There was a dichotomy from the very beginning of this film for me, Stuart Gordon is the writer and director of Re-Animator and so had me thinking that the film would be rough around the edges and rather blood soaked.
Then there was the fact that Mena Suravi and Stephen Rea were starring, and those two actors suggested that there would be something more interesting, less gore and splatter and more character based.
The beginning of the film introduces us to the two main characters played by Mena Suravi and Rea. One is just about to get a promotion at the nursing home and the other is struggling to get back on track after his company made him redundant.
It's clear that one is on the rise and the other on the fall, and life is throwing everything it can at Stephen Rea's character called Tom, bringing him further and further down.
As time progresses the characters come closer until fate ensures that they are stuck together and whatever they do they can't seem to break apart.

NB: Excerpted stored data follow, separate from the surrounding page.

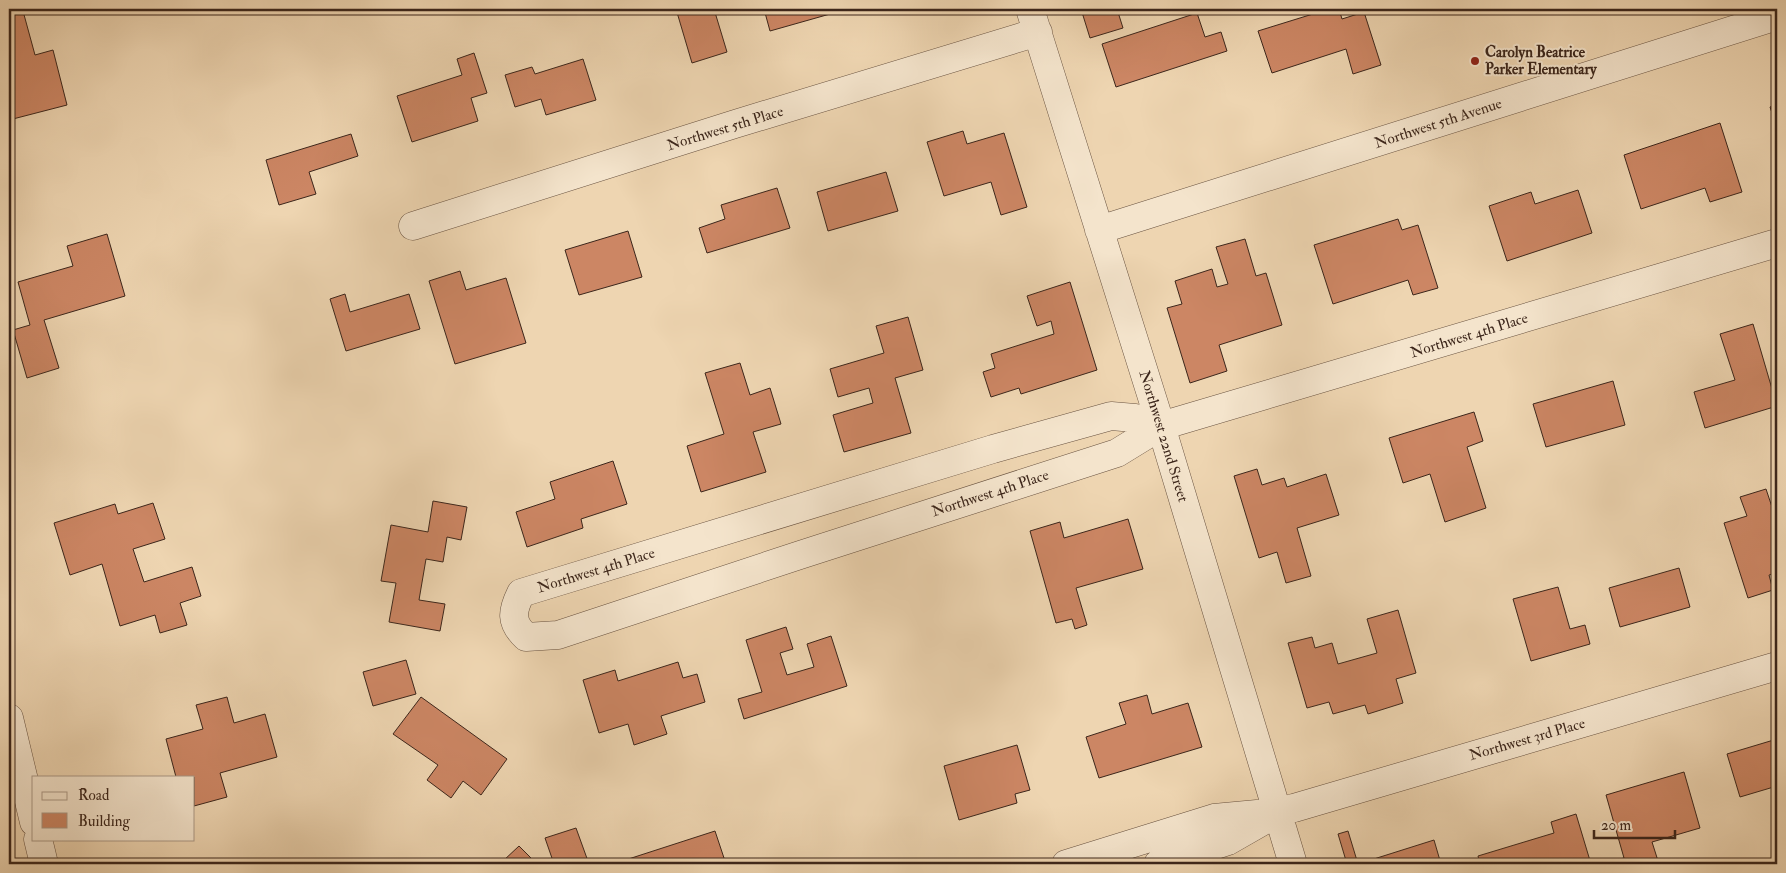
<svg xmlns="http://www.w3.org/2000/svg" width="1786" height="873" viewBox="0 0 1786 873" font-family="'IM FELL Double Pica',serif">
  <rect width="100%" height="100%" fill="#eed5b1"/>
  <filter id="stains"><feTurbulence type="fractalNoise" baseFrequency=".004" numOctaves="4"/><feColorMatrix values="0 0 0 0 .2 0 0 0 0 .09 0 0 0 0 .02 0 0 0 .5 -.17"/></filter>
  <radialGradient id="worn" r=".72"><stop offset=".6" stop-color="#630" stop-opacity="0"/><stop offset="1" stop-color="#630" stop-opacity=".3"/></radialGradient>
  <path fill="#cc8664" stroke="#3c261b" d="M676,9h38l13,43 -35,11z
    M764,9h64l2,5 -60,17z
    M1081,9h36l6,19 -33,10z
    M1329,9h10l3,10 22,-7 17,53 -28,9 -7,-25 -74,24 -14,-42z
    M23,11l12,44 18,-5 14,55 -58,15v-106z
    M1197,13l8,24 16,-5 6,19 -111,36 -14,-43z
    M474,53l13,40 -16,5 7,23 -66,21 -15,-46 65,-21 -5,-16z
    M583,59l13,41 -50,15 -5,-16 -26,8 -10,-32 27,-8 3,7z
    M1777,104v24l-7,-21z
    M1720,123l22,69 -32,10 -5,-14 -64,21 -17,-54z
    M963,131l4,13 37,-11 23,74 -26,8 -10,-33 -47,14 -17,-54z
    M351,134l7,22 -49,16 7,22 -37,11 -13,-45z
    M886,172l12,39 -70,20 -11,-39z
    M777,188l13,40 -83,25 -8,-25 26,-9 -4,-14z
    M1578,190l14,43 -85,28 -18,-55 42,-14 4,12z
    M1398,219l4,11 16,-5 20,63 -25,7 -5,-15 -75,24 -19,-59z
    M628,231l14,46 -63,18 -14,-45z
    M107,234l18,62 -81,24 15,48 -32,10 -14,-48 17,-5 -12,-43 55,-16 -6,-20z
    M1245,239l11,37 10,-3 16,52 -63,20 8,26 -37,12 -23,-75 15,-4 -7,-23 37,-12 5,18 11,-3 -12,-37z
    M460,271l6,19 40,-12 20,65 -71,21 -26,-83z
    M1070,282l27,88 -76,24 -2,-6 -28,9 -8,-25 12,-4 -4,-14 63,-20 -3,-13 -14,5 -10,-30z
    M345,294l5,18 59,-18 11,35 -74,22 -16,-52z
    M908,317l15,53 -28,8 16,55 -67,19 -11,-37 40,-12 -4,-15 -31,9 -8,-28 54,-16 -8,-27z
    M1753,324l24,82 -72,22 -11,-36 41,-12 -15,-46z
    M740,363l10,32 20,-7 11,36 -28,8 13,40 -65,20 -14,-46 37,-12 -19,-61z
    M1613,381l12,44 -79,22 -13,-43z
    M1474,412l9,29 -16,6 19,61 -41,14 -15,-48 -27,9 -14,-45z
    M613,461l14,43 -46,15 2,9 -56,19 -11,-35 39,-13 -5,-17z
    M1257,469l5,16 22,-7 3,9 39,-13 13,41 -42,13 14,48 -25,7 -9,-31 -18,6 -25,-82z
    M1766,489l8,24 3,-1v61l-8,2 4,15 -25,8 -24,-75 23,-7 -7,-19z
    M433,501l34,6 -6,33 -14,-3 -4,25 -17,-3 -7,41 26,4 -5,27 -51,-9 7,-39 -15,-2 10,-56 37,7z
    M153,503l12,36 -32,10 11,33 48,-15 9,29 -21,7 7,22 -27,8 -5,-18 -35,11 -18,-62 -32,11 -16,-52 61,-19 3,10z
    M1128,519l15,50 -67,19 11,37 -12,4 -3,-10 -16,4 -26,-92 30,-9 4,16z
    M1679,568l11,39 -70,20 -11,-39z
    M1558,587l12,42 15,-4 5,19 -59,17 -18,-62z
    M1398,610l18,63 -20,6 7,24 -35,11 -3,-9 -32,9 -4,-12 -22,6 -19,-65 24,-6 3,11 17,-5 6,21 39,-11 -10,-34z
    M786,627l7,22 -13,4 7,22 27,-8 -7,-23 24,-8 16,50 -103,33 -6,-20 24,-7 -16,-52z
    M406,660l10,34 -43,12 -10,-34z
    M678,662l5,16 14,-4 8,28 -44,14 6,18 -33,11 -6,-21 -29,9 -16,-53 32,-10 3,11z
    M1147,695l5,19 36,-11 14,44 -103,31 -13,-41 40,-13 -7,-21z
    M227,697l7,26 31,-9 12,43 -57,16 7,24 -33,9v-29h-18l-10,-38 37,-10 -7,-24z
    M421,697l86,62 -26,36 -18,-14 -12,17 -24,-18 11,-15 -45,-31z
    M1777,739v47l-37,11 -13,-43z
    M1017,745l13,45 -15,4 2,9 -58,17 -15,-54z
    M1684,772l16,56 -48,14 7,22h-42l-1,-4 8,-2 -18,-63z
    M1576,814l15,50h-111l-2,-8 76,-23 -3,-11z
    M576,828l13,36h-35l-9,-26z
    M715,831l11,33h-113z
    M1348,831l10,33 76,-24 7,24h-94l-9,-30z
    M519,846l18,18h-31l-3,-3z"/>
  <g fill="none" stroke-linecap="round" stroke-linejoin="round">
    <g stroke="#685240" stroke-width="29">
      <path id="minor" d="M1030,9l131,417 132,438
        M413,226l322,-102 303,-92
        M1099,230l678,-214
        M1161,426l-26,-8 -24,-2 -118,33 -472,144c-9,18 -11,29 5,44l32,-2 242,-80 317,-102 44,-27 616,-183
        M9,718l25,104
        M38,839l6,25
        M1066,864l148,-46 63,-6 17,-4 483,-142
        M1158,864l70,-23 42,-24"/>
    </g>
    <use href="#minor" stroke="#f4e4cc" stroke-width="28"/>
  </g>
  <circle fill="#8f2418" stroke="#f4e4cc" stroke-width="2" cx="1475" cy="61" r="5"/>
  <g text-anchor="middle" stroke-width="4" stroke-linejoin="round" paint-order="stroke">
    <g font-size="15" font-weight="bold" fill="#3c261b" stroke="#f4e4cc" text-anchor="start">
      <text x="1485" y="57">Carolyn Beatrice<tspan x="1485" dy="17">Parker Elementary</tspan></text>
    </g>
    <g font-size="15" fill="#3c261b" stroke="#f4e4cc">
      <text transform="translate(1438 123) rotate(-18)" y="5">Northwest 5th Avenue</text>
      <text transform="translate(725 128) rotate(-17)" y="5">Northwest 5th Place</text>
      <text transform="translate(1469 335) rotate(-17)" y="5">Northwest 4th Place</text>
      <text transform="translate(1164 436) rotate(73)" y="5">Northwest 22nd Street</text>
      <text transform="translate(990 493) rotate(-18)" y="5">Northwest 4th Place</text>
      <text transform="translate(596 570) rotate(-17)" y="5">Northwest 4th Place</text>
      <text transform="translate(1527 739) rotate(-16)" y="5">Northwest 3rd Place</text>
    </g>
  </g>
  <rect width="1786" height="873" fill="none" stroke="#eed5b1" stroke-width="30"/>
  <rect x="10" y="10" width="1766" height="853" fill="none" stroke="#3c261b" stroke-width="2.5"/>
  <rect x="15" y="15" width="1756" height="843" fill="none" stroke="#3c261b"/>
  <rect x="32" y="776" width="162" height="65" fill="#f4e4cc" stroke="#aa9885"/>
  <rect x="42" y="792" width="25" height="8" fill="#f4e4cc" stroke="#aa9885"/>
  <text x="78" y="800" font-size="15" fill="#3c261b">Road</text>
  <rect x="42" y="813" width="25" height="15" fill="#cc8664" stroke="#aa9885"/>
  <text x="78" y="826" font-size="15" fill="#3c261b">Building</text>
  <path d="M1594 830v8h81v-8" fill="none" stroke="#3c261b" stroke-width="2.5"/>
  <text x="1601" y="830" font-size="15" fill="#3c261b" stroke="#f4e4cc" stroke-width="4" paint-order="stroke">20 m</text>
  <rect width="100%" height="100%" filter="url(#stains)"/>
  <rect width="100%" height="100%" fill="url(#worn)"/>
</svg>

It's an interesting film that has a very powerful premise, the idea that in society today we just don't care about each other and despite people needing real help, no one really wants to, and would rather go about their everyday business focusing on their own problems.
Looking at the continuing fall of the character reveals that society just doesn't care, and every opportunity there is to help him from falling further downwards or helping him step back up is ignored by those who could help. They are either just doing their job without thinking of the person sitting in front of them, or more concerned about their lives and the people they know.
Underlying the film it's the continuing failure of society and individuals to reach out, understand, and connect with people on a personal level that really causes the decline of the characters. It's the continuing separation of individuals in daily life and the isolation of those whose luck is running out that is the real protagonist of the story, and not Brandi.
Saying that, most people just want to enjoy the film and not delve too deeply into the subtexts, and that's very easy with this film. It's entertaining as well as insightful and has some laughs as well as some terribly painful and horrific moments - there's one scene where Tom forcibly removes something stuck in his side, I'll avoid the details because seeing it unfold is something special.
However some of the character decisions and dialogue I found a little over the top and the story did go a little too far with the premise. It does then move from a thriller to more of a Gordon type film. That's not a bad thing though, for me it did stray a little too far away from what the beginning of the film was offering, but it's still an entertaining and interesting story.
Suravi and Rea are superb in it, and they really do bring a lot to the film with their performances. Rea's anguish and suffering coupled with the editing and effects made the entire audience squirm and wriggle as some of the more horrific scenes play out.
I did enjoy the film but I did feel that it could have had a lot more power and impact, particularly with the subtext of the film. Yet the performances and the story do have a lot to offer and you'll have a laugh and a squirm with a satisfying ending from a film that has something different to offer.